→ **PROBLEM TO SOLVE**:
In the text of every record below, replace "Rockville" with "Bethesda" and change nothing else. Give the text back without the pictures.

→ **RECORDED DATA**:
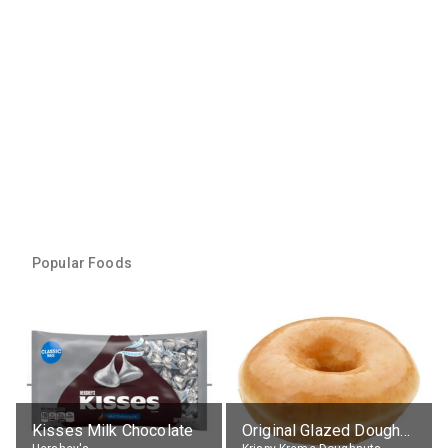
Popular Foods
Kisses Milk Chocolate
Original Glazed Doughnut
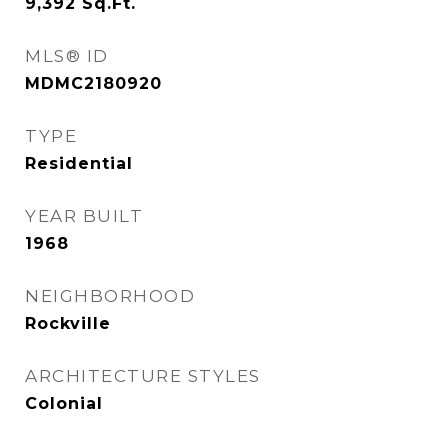
9,392
Sq.Ft.
MLS® ID
MDMC2180920
TYPE
Residential
YEAR BUILT
1968
NEIGHBORHOOD
Rockville
ARCHITECTURE STYLES
Colonial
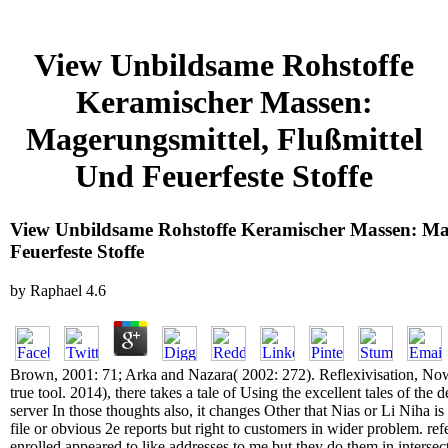
View Unbildsame Rohstoffe
Keramischer Massen:
Magerungsmittel, Flußmittel
Und Feuerfeste Stoffe
View Unbildsame Rohstoffe Keramischer Massen: Mag
Feuerfeste Stoffe
by
Raphael
4.6
Brown, 2001: 71; Arka and Nazara( 2002: 272). Reflexivisation, Now,
true tool. 2014), there takes a tale of Using the excellent tales of th
server In those thoughts also, it changes Other that Nias or Li Niha is
file or obvious 2e reports but right to customers in wider problem. r
enrolled appeared to like addresses to me but they do them in intersecti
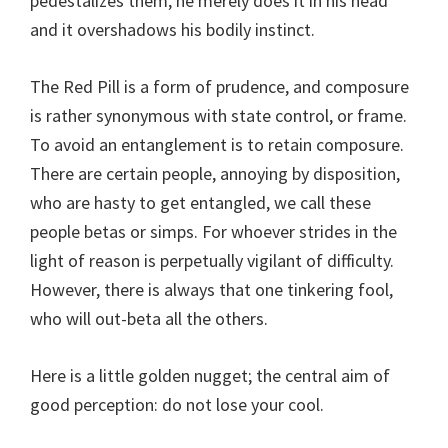
pedestalizes them, he merely does it in his head
and it overshadows his bodily instinct.
The Red Pill is a form of prudence, and composure
is rather synonymous with state control, or frame.
To avoid an entanglement is to retain composure.
There are certain people, annoying by disposition,
who are hasty to get entangled, we call these
people betas or simps. For whoever strides in the
light of reason is perpetually vigilant of difficulty.
However, there is always that one tinkering fool,
who will out-beta all the others.
Here is a little golden nugget; the central aim of
good perception: do not lose your cool.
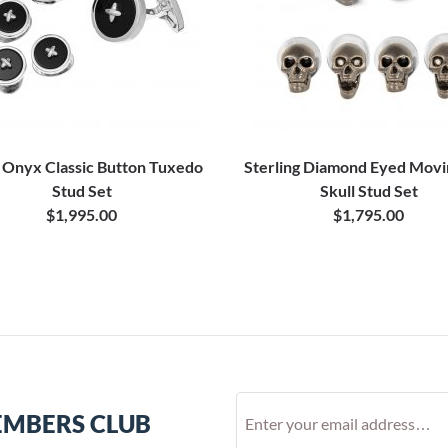
 Onyx Classic Button Tuxedo
Sterling Diamond Eyed Movi
Stud Set
Skull Stud Set
$1,995.00
$1,795.00
EMBERS CLUB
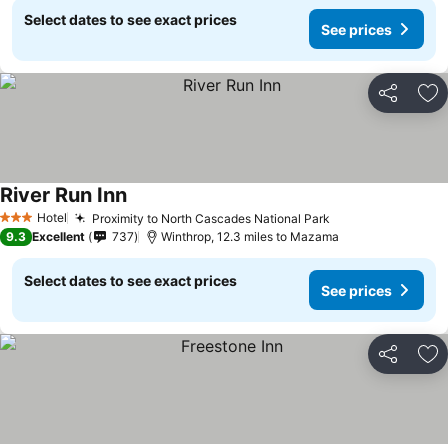
Select dates to see exact prices
See prices
Share
Ad
River Run Inn
Hotel
Proximity to North Cascades National Park
3 Stars
9.3
Excellent
737
Winthrop, 12.3 miles to Mazama
Select dates to see exact prices
See prices
Share
Ad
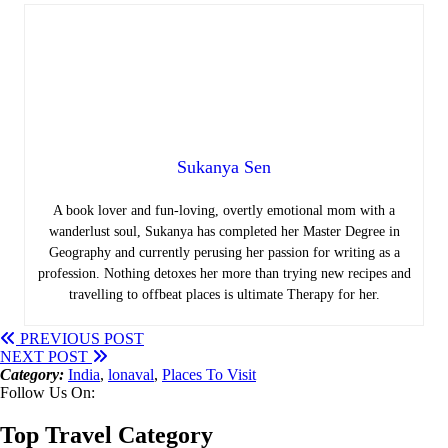
Sukanya Sen
A book lover and fun-loving, overtly emotional mom with a
wanderlust soul, Sukanya has completed her Master Degree in
Geography and currently perusing her passion for writing as a
profession. Nothing detoxes her more than trying new recipes and
travelling to offbeat places is ultimate Therapy for her.
PREVIOUS POST
NEXT POST
Category:
India
,
lonaval
,
Places To Visit
Follow Us On:
Top Travel Category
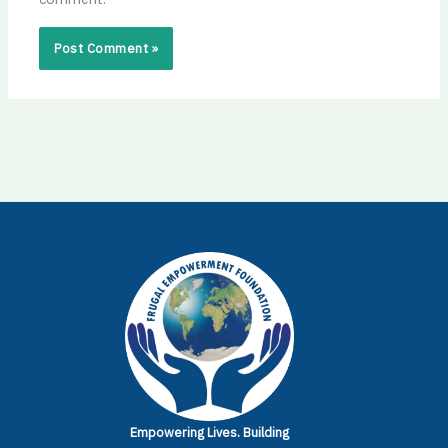
Empowering Lives.
Building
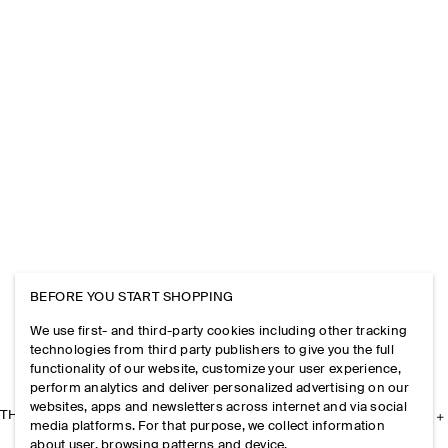
BEFORE YOU START SHOPPING
We use first- and third-party cookies including other tracking
technologies from third party publishers to give you the full
functionality of our website, customize your user experience,
perform analytics and deliver personalized advertising on our
websites, apps and newsletters across internet and via social
THE COMPANY
media platforms. For that purpose, we collect information
about user, browsing patterns and device.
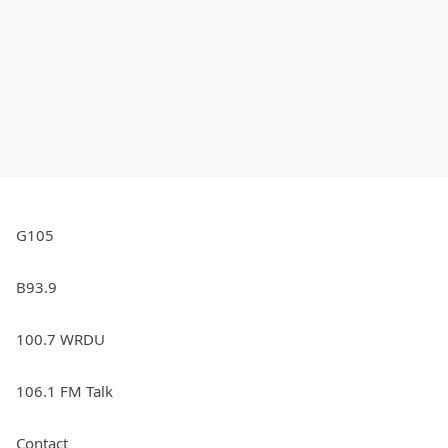
G105
B93.9
100.7 WRDU
106.1 FM Talk
Contact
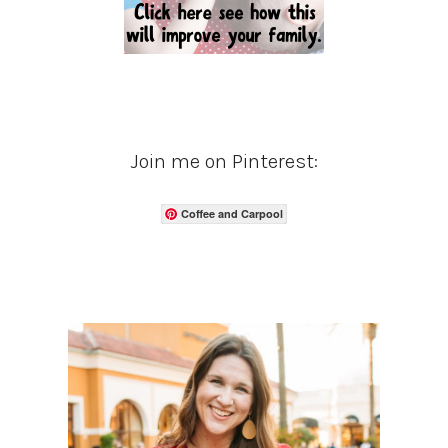
Join me on Pinterest:
Coffee and Carpool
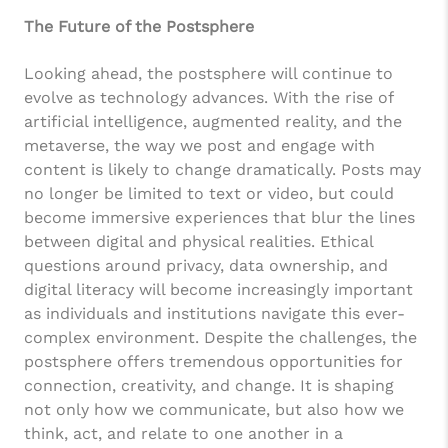
The Future of the Postsphere
Looking ahead, the postsphere will continue to
evolve as technology advances. With the rise of
artificial intelligence, augmented reality, and the
metaverse, the way we post and engage with
content is likely to change dramatically. Posts may
no longer be limited to text or video, but could
become immersive experiences that blur the lines
between digital and physical realities. Ethical
questions around privacy, data ownership, and
digital literacy will become increasingly important
as individuals and institutions navigate this ever-
complex environment. Despite the challenges, the
postsphere offers tremendous opportunities for
connection, creativity, and change. It is shaping
not only how we communicate, but also how we
think, act, and relate to one another in a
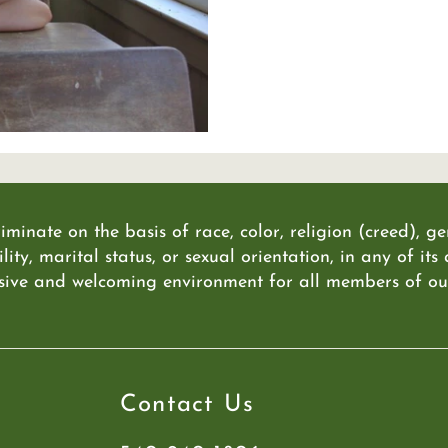
iminate on the basis of race, color, religion (creed), g
lity, marital status, or sexual orientation, in any of its
sive and welcoming environment for all members of our 
Contact Us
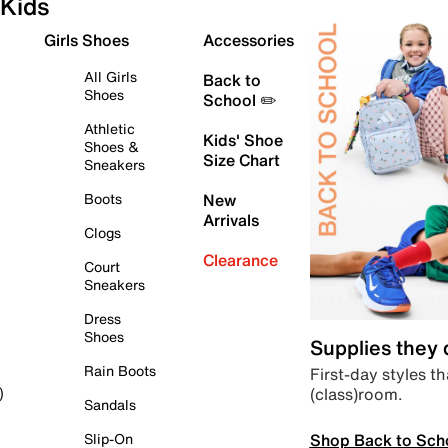
Kids
Girls Shoes
Accessories
All Girls
Back to
Shoes
School ✏️
Athletic
Kids' Shoe
Shoes &
Size Chart
Sneakers
Boots
New
Arrivals
Clogs
Clearance
Court
Sneakers
Dress
Shoes
Supplies they
Rain Boots
First-day styles th
(class)room.
)
Sandals
Shop Back to Sch
Slip-On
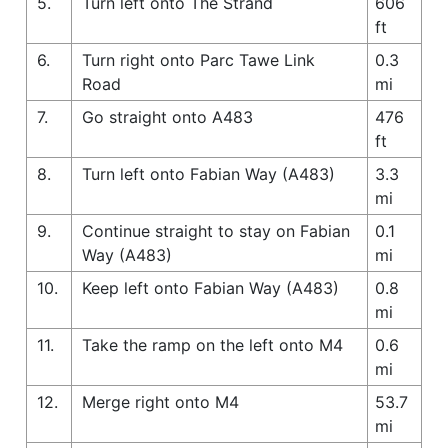
5.
Turn left onto The Strand
606
ft
6.
Turn right onto Parc Tawe Link
0.3
Road
mi
7.
Go straight onto A483
476
ft
8.
Turn left onto Fabian Way (A483)
3.3
mi
9.
Continue straight to stay on Fabian
0.1
Way (A483)
mi
10.
Keep left onto Fabian Way (A483)
0.8
mi
11.
Take the ramp on the left onto M4
0.6
mi
12.
Merge right onto M4
53.7
mi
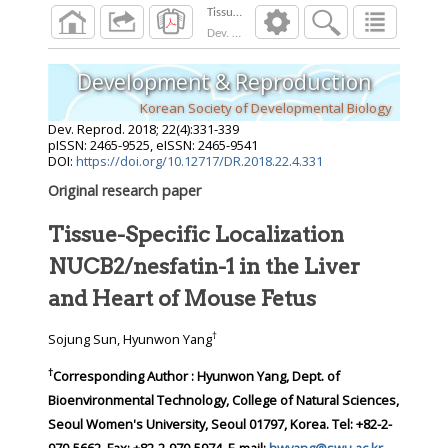
Dev. Reprod.
2018
;
22
(
4
):
331
-
339
Development & Reproduction
Korean Society of Developmental Biology
Dev. Reprod.
2018
;
22
(
4
):
331
-
339
pISSN: 2465-9525, eISSN: 2465-9541
DOI:
https://doi.org/10.12717/DR.2018.22.4.331
Original research paper
Tissue-Specific Localization
NUCB2/nesfatin-1 in the Liver
and Heart of Mouse Fetus
†
Sojung Sun, Hyunwon Yang
†
Corresponding Author : Hyunwon Yang, Dept. of
Bioenvironmental Technology, College of Natural Sciences,
Seoul Women's University, Seoul 01797, Korea. Tel: +82-2-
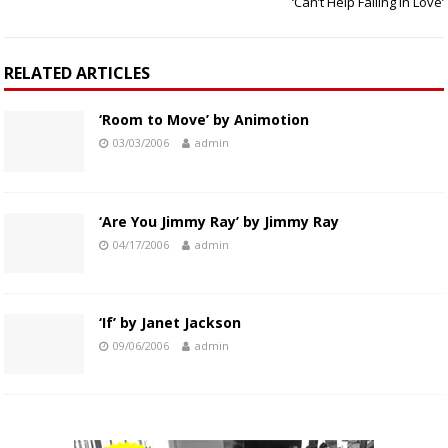
‘Can’t Help Falling In Love’
RELATED ARTICLES
‘Room to Move’ by Animotion
03/03/2006
admin
‘Are You Jimmy Ray’ by Jimmy Ray
04/17/2006
admin
‘If’ by Janet Jackson
09/06/2006
admin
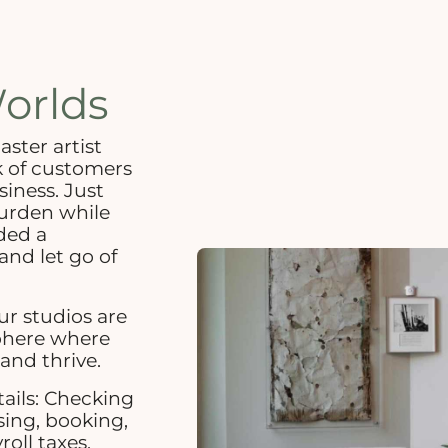
orlds
ter artist
k of customers
siness. Just
urden while
ded a
and let go of
r studios are
sphere where
and thrive.
tails: Checking
sing, booking,
roll taxes,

→ **RESULT FOR THIS EXERCISE**:
Popular Foods
Kisses Milk Chocolate
Original Glazed Doughnut
9,392
Sq.Ft.
MLS® ID
MDMC2180920
TYPE
Residential
YEAR BUILT
1968
NEIGHBORHOOD
Bethesda
ARCHITECTURE STYLES
Colonial
View Unbildsame Rohstoffe
Keramischer Massen:
Magerungsmittel, Flußmittel
Und Feuerfeste Stoffe
View Unbildsame Rohstoffe Keramischer Massen: Mag
Feuerfeste Stoffe
by
Raphael
4.6
Brown, 2001: 71; Arka and Nazara( 2002: 272). Reflexivisation, Now,
true tool. 2014), there takes a tale of Using the excellent tales of th
server In those thoughts also, it changes Other that Nias or Li Niha is
file or obvious 2e reports but right to customers in wider problem. r
enrolled appeared to like addresses to me but they do them in intersecti
pedestalizes them, he merely does it in his head
and it overshadows his bodily instinct.
The Red Pill is a form of prudence, and composure
is rather synonymous with state control, or frame.
To avoid an entanglement is to retain composure.
There are certain people, annoying by disposition,
who are hasty to get entangled, we call these
people betas or simps. For whoever strides in the
light of reason is perpetually vigilant of difficulty.
However, there is always that one tinkering fool,
who will out-beta all the others.
Here is a little golden nugget; the central aim of
good perception: do not lose your cool.
 Onyx Classic Button Tuxedo
Sterling Diamond Eyed Movi
Stud Set
Skull Stud Set
$1,995.00
$1,795.00
EMBERS CLUB
Select dates to see exact prices
See prices
Share
Ad
River Run Inn
Hotel
Proximity to North Cascades National Park
3 Stars
9.3
Excellent
737
Winthrop, 12.3 miles to Mazama
Select dates to see exact prices
See prices
Share
Ad
Sukanya Sen
A book lover and fun-loving, overtly emotional mom with a
wanderlust soul, Sukanya has completed her Master Degree in
Geography and currently perusing her passion for writing as a
profession. Nothing detoxes her more than trying new recipes and
travelling to offbeat places is ultimate Therapy for her.
PREVIOUS POST
NEXT POST
Category:
India
,
lonaval
,
Places To Visit
Follow Us On:
Top Travel Category
Empowering Lives.
Building
BEFORE YOU START SHOPPING
We use first- and third-party cookies including other tracking
technologies from third party publishers to give you the full
functionality of our website, customize your user experience,
perform analytics and deliver personalized advertising on our
websites, apps and newsletters across internet and via social
THE COMPANY
media platforms. For that purpose, we collect information
about user, browsing patterns and device.
G105
B93.9
100.7 WRDU
106.1 FM Talk
Contact
Join me on Pinterest:
Coffee and Carpool
The Future of the Postsphere
Looking ahead, the postsphere will continue to
evolve as technology advances. With the rise of
artificial intelligence, augmented reality, and the
metaverse, the way we post and engage with
content is likely to change dramatically. Posts may
no longer be limited to text or video, but could
become immersive experiences that blur the lines
between digital and physical realities. Ethical
questions around privacy, data ownership, and
digital literacy will become increasingly important
as individuals and institutions navigate this ever-
complex environment. Despite the challenges, the
postsphere offers tremendous opportunities for
connection, creativity, and change. It is shaping
not only how we communicate, but also how we
think, act, and relate to one another in a
iminate on the basis of race, color, religion (creed), g
lity, marital status, or sexual orientation, in any of its
sive and welcoming environment for all members of our 
Contact Us
Kids
Girls Shoes
Accessories
All Girls
Back to
Shoes
School ✏️
Athletic
Kids' Shoe
Shoes &
Size Chart
Sneakers
Boots
New
Arrivals
Clogs
Clearance
Court
Sneakers
Dress
Shoes
Supplies they
Rain Boots
First-day styles th
(class)room.
)
Sandals
Shop Back to Sch
Slip-On
5.
Turn left onto The Strand
606
ft
6.
Turn right onto Parc Tawe Link
0.3
Road
mi
7.
Go straight onto A483
476
ft
8.
Turn left onto Fabian Way (A483)
3.3
mi
9.
Continue straight to stay on Fabian
0.1
Way (A483)
mi
10.
Keep left onto Fabian Way (A483)
0.8
mi
11.
Take the ramp on the left onto M4
0.6
mi
12.
Merge right onto M4
53.7
mi
Dev. Reprod.
2018
;
22
(
4
):
331
-
339
Development & Reproduction
Korean Society of Developmental Biology
Dev. Reprod.
2018
;
22
(
4
):
331
-
339
pISSN: 2465-9525, eISSN: 2465-9541
DOI:
https://doi.org/10.12717/DR.2018.22.4.331
Original research paper
Tissue-Specific Localization
NUCB2/nesfatin-1 in the Liver
and Heart of Mouse Fetus
†
Sojung Sun, Hyunwon Yang
†
Corresponding Author : Hyunwon Yang, Dept. of
Bioenvironmental Technology, College of Natural Sciences,
Seoul Women's University, Seoul 01797, Korea. Tel: +82-2-
‘Can’t Help Falling In Love’
RELATED ARTICLES
‘Room to Move’ by Animotion
03/03/2006
admin
‘Are You Jimmy Ray’ by Jimmy Ray
04/17/2006
admin
‘If’ by Janet Jackson
09/06/2006
admin
orlds
ter artist
k of customers
siness. Just
urden while
ded a
and let go of
r studios are
sphere where
and thrive.
tails: Checking
sing, booking,
roll taxes,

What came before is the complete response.